Yahoo's not-so-awful quarterJuly 22, 2008: 8:59 PM ET
By Yi-Wyn Yen
Yahoo's quarterly earnings weren't as bad as everyone thought.
After both Google (GOOG) and Microsoft (MSFT) last week reported weakness in the online ad sector, investors feared the Internet portal would be in far worse shape. Yahoo's second quarter profits slid 19% to $131 million and its earnings per share fell a penny short of Wall Street's estimates of 11 cents, excluding one-time charges. But company executives remain confident that the company will reach its projected revenue outlook of $7.4-$7.9 billion for the year. Second quarter revenues came in at $1.8 billion, a 6% gain from a year ago.
Analysts expected very little of Yahoo (YHOO) and kept the bar so low that they were somewhat surprised when Yahoo delivered its results Tuesday. "There's been a lot of turmoil at Yahoo," said Global Crown Capital analyst Martin Pyykkonen. "The general sentiment was that [Yahoo] would bleed to death.... They reported roughly in line, so this was better than expected."
It's been a rough quarter for Yahoo. The company battled with Microsoft and activist Carl Icahn, faced angry shareholders, and went through a major reorganization as a number of high-profile executives headed for the exits.
Given a sluggish economy, Yahoo president Sue Decker said she was encouraged by the gains the company was making in the search market, an 11% increase in searches from the same period last year. The latest comScore figures show that Yahoo has made slight gains in search queries in the last three months after declining for four straight months since December. "We're very cognizant of that fact," Decker said on an earnings call with investors.
Yahoo's incremental improvements in search combined with its tepid profit performance neither help nor hurt the company. "This is just another another quarter of slugging it through," said Jefferies analyst Youssef Squali. "It doesn't push Yahoo to tell Microsoft, 'We're glad we didn't take your offer and we deserve a higher multiple.' At the same time, Microsoft can't come in and say, 'Well your numbers have decelerated so rapidly so we're going to pick you up on a song.'"

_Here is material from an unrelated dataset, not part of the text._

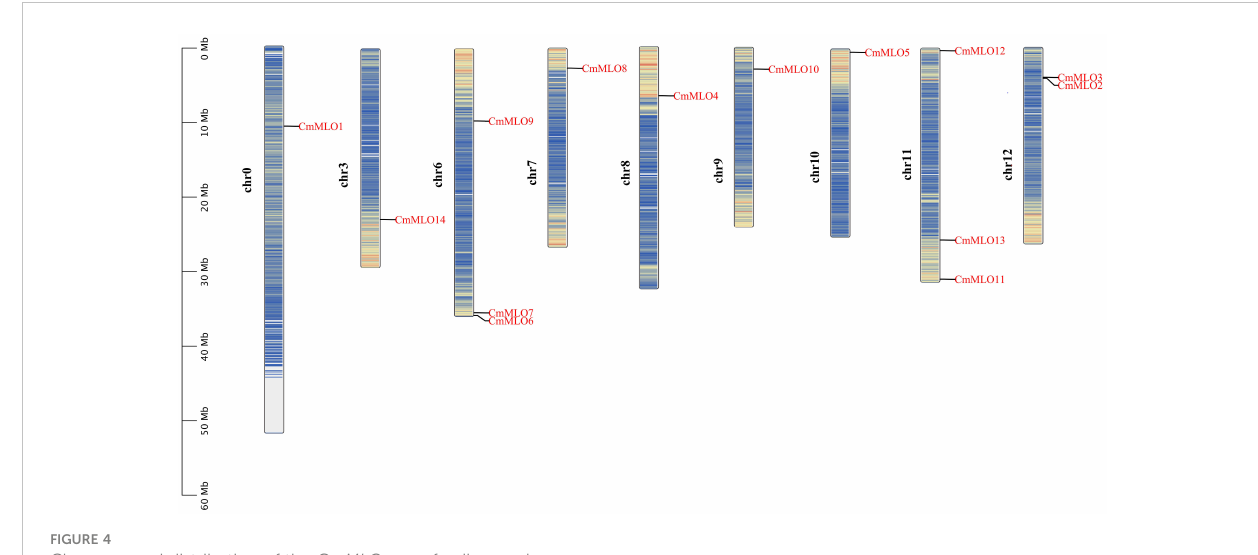
FIGURE 4 Chromosomal distribution of the CmMLO gene family members.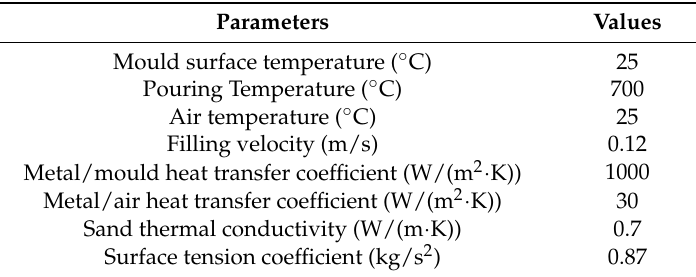
Table 1. Simulation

During the hour-long call, Yahoo CEO Jerry Yang stressed that the company was all about "maximizing shareholder value" and repeated that mantra several times. But analysts say they'll believe it when it happens. Yahoo's shares gained nearly 3% in after-hours trading Tuesday, to $21.99. That's still well below the $33 per share that Microsoft had offered in May.
Yahoo fended off an unsolicited takeover by Microsoft and made peace with Icahn on Monday by awarding him three seats on an expanded 11-member board.